# [Excerpt provided]

[Start of section]

I have tried putting this application into a docker container, only to find myself in the exact same scenario again: It works on my machine, but it hangs when ran on my VPS (even using containers!).

I have tried to do println debugging via ssh and got this: The error right now happens when serenity's Ratelimiter performs the RouteInfo::GetCurrentApplicationInfo request inside the Framework builder. This makes an HTTP request via reqwest / hyper, and the deepest I've been able to track the halting point down to is this block of code, which execution will not be able to get past.

https://github.com/hyperium/hyper/blob/d342c2c714498d33891fa285a3c9ae991dc34769/src/client/client.rs#L472

Paradoxically, neither hyper nor reqwest seems to be the fundamental problem here, as I was able to successfully make an HTTP request towards Discord's API with the following code (this worked locally and on my server).

#[tokio::main]
async fn main() -> Result<(), Box<dyn std::error::Error>> {
    let client = reqwest::Client::builder().build()?;

    let response = client
        .get("https://discord.com/api/v/10")
        .send()
        .await?

[End of section]

# [Provided information]
[Start of section]

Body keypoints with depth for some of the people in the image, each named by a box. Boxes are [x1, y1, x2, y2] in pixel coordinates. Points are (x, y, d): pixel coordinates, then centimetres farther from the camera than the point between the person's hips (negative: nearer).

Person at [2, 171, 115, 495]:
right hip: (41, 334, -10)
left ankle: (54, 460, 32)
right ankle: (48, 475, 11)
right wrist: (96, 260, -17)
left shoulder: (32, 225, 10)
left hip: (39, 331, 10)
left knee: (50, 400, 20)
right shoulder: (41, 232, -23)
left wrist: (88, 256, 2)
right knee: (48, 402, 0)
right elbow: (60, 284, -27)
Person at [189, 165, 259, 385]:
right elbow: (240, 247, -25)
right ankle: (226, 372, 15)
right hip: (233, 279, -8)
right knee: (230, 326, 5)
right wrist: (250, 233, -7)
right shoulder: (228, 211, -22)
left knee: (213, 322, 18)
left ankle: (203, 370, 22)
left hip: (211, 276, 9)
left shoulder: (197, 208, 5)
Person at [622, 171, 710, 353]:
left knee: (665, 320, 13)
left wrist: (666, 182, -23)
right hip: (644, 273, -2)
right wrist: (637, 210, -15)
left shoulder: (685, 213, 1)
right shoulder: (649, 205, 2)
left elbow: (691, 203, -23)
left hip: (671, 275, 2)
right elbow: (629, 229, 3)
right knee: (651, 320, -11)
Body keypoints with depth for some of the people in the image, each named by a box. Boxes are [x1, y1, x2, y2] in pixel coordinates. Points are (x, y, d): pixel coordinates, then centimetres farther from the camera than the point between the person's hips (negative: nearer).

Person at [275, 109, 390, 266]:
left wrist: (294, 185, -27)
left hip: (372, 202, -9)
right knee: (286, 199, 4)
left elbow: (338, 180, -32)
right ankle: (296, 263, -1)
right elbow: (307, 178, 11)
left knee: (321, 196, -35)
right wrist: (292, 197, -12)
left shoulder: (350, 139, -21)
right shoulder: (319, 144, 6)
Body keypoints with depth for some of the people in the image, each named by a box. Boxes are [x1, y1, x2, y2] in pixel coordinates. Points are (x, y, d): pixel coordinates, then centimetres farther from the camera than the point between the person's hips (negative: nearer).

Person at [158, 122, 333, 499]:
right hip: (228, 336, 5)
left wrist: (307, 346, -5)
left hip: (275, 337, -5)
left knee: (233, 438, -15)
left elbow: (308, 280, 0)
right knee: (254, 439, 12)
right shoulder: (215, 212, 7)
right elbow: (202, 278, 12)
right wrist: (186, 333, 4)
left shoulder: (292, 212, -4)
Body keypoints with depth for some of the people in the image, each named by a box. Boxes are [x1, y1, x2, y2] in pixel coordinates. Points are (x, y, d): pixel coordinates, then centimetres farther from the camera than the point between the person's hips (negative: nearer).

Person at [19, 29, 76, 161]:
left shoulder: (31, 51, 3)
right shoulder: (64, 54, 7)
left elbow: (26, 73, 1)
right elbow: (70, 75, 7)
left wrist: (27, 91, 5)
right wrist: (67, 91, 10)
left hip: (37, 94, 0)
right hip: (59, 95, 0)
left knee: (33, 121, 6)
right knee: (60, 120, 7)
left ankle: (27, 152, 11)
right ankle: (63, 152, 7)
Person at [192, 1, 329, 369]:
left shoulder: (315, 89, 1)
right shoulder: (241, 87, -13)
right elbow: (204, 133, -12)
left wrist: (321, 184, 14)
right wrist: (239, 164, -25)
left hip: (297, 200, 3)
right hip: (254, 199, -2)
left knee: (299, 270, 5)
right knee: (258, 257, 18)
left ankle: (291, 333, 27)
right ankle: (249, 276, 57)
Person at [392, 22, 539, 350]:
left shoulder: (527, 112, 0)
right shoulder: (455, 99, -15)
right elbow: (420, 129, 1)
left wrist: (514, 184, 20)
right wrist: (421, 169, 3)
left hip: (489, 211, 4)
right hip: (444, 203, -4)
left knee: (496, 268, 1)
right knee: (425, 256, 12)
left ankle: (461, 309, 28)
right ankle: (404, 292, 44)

[End of section]
[Start of section]

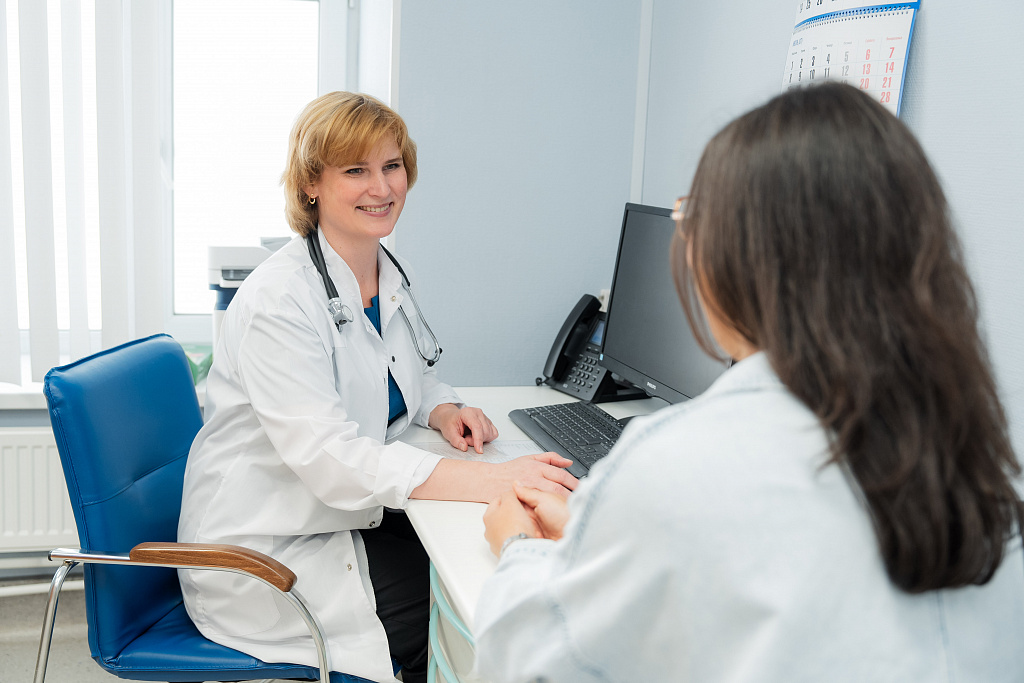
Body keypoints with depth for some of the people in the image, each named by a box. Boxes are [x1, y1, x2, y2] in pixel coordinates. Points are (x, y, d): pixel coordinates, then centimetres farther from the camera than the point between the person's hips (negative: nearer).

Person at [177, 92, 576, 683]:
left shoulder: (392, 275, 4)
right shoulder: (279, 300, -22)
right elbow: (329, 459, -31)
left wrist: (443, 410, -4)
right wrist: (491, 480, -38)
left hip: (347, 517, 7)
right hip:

[End of section]
[Start of section]

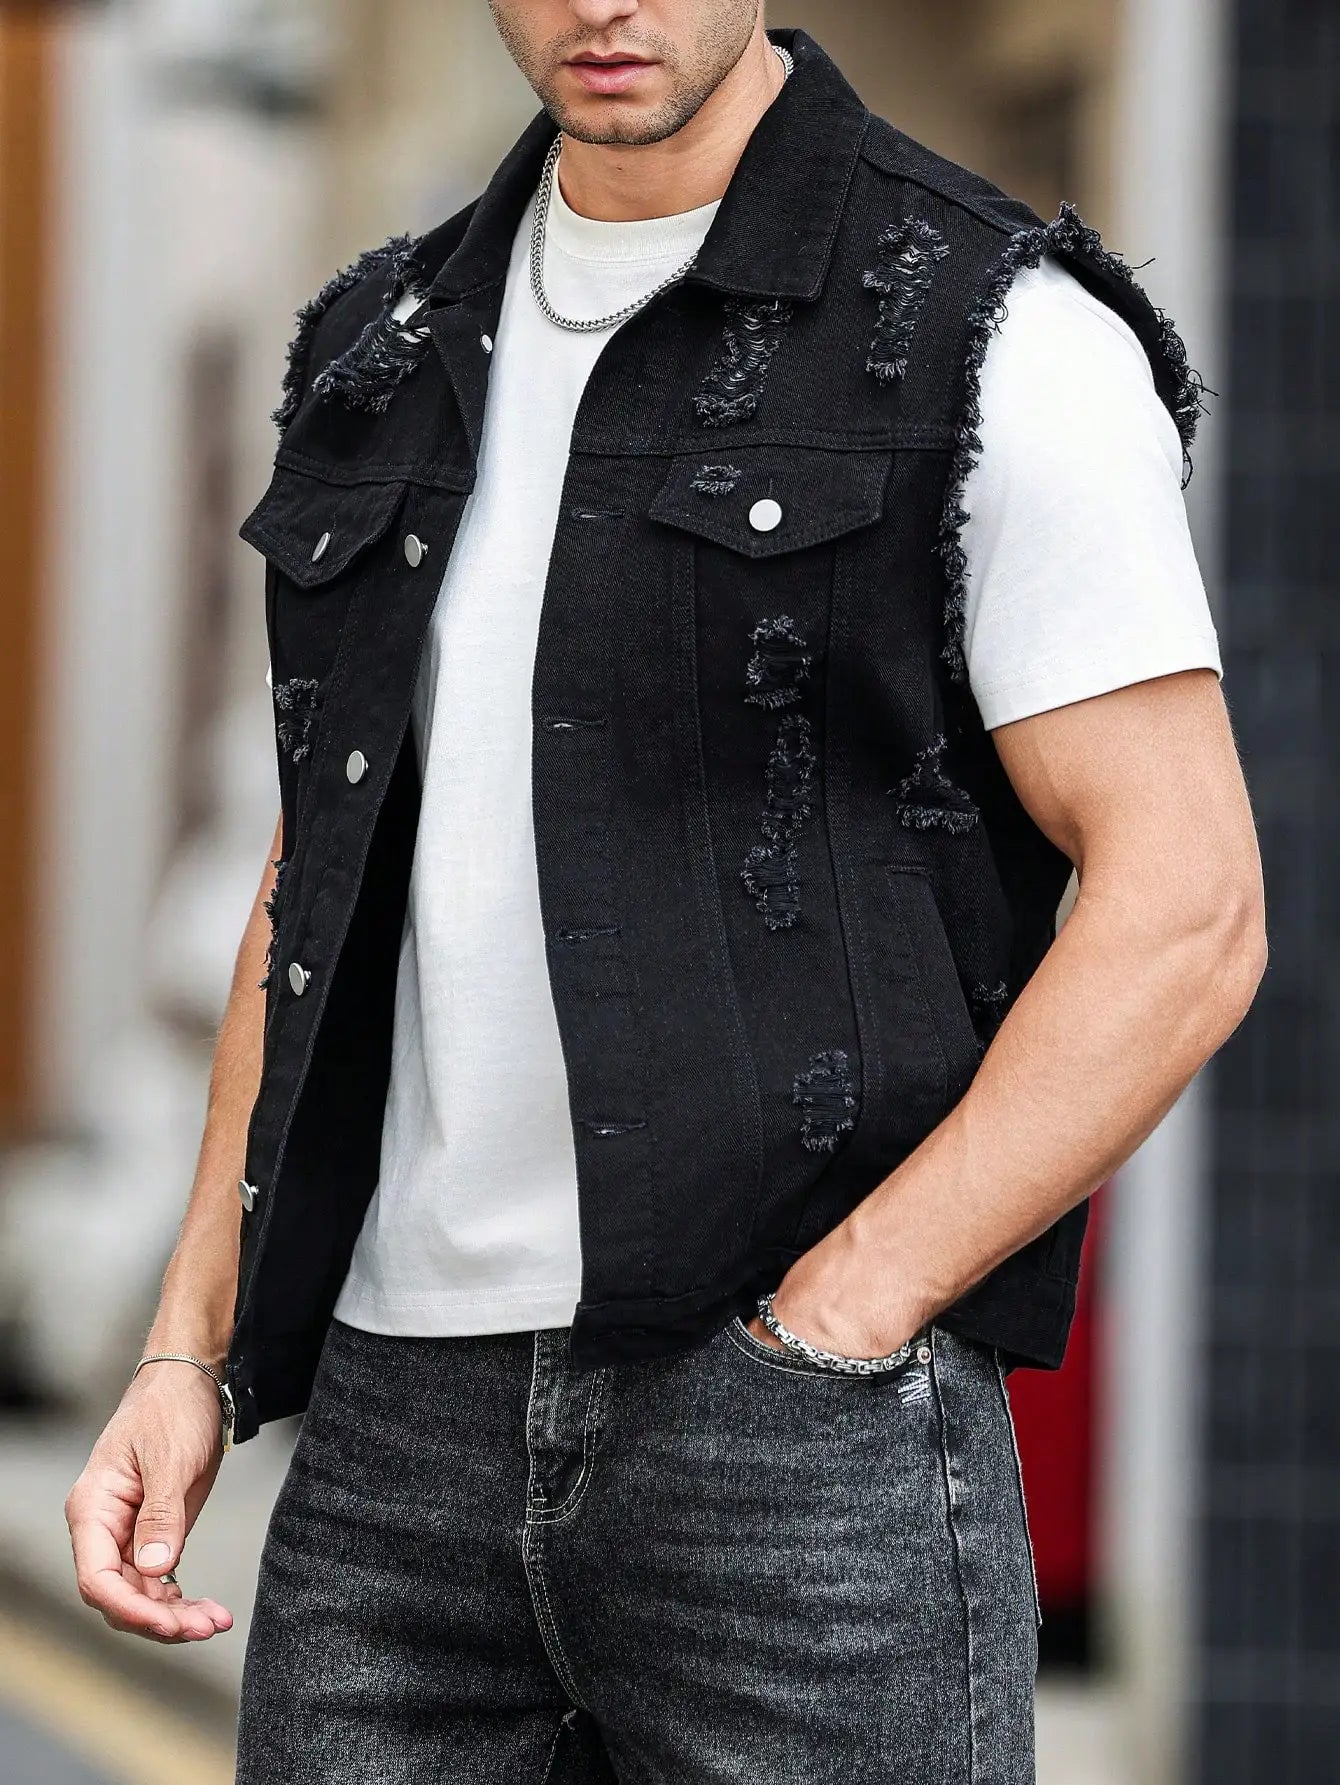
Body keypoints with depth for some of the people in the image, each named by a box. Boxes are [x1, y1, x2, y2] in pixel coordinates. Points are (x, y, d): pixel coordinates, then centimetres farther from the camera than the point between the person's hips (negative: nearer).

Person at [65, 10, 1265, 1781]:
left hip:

[End of section]

# [Task brief]
According to the excerpt on the hanging application, where does the error currently happen? The data comes from a different source than the excerpt.

# [Result of this exercise]
It happens when serenity's Ratelimiter performs the RouteInfo::GetCurrentApplicationInfo request inside the Framework builder.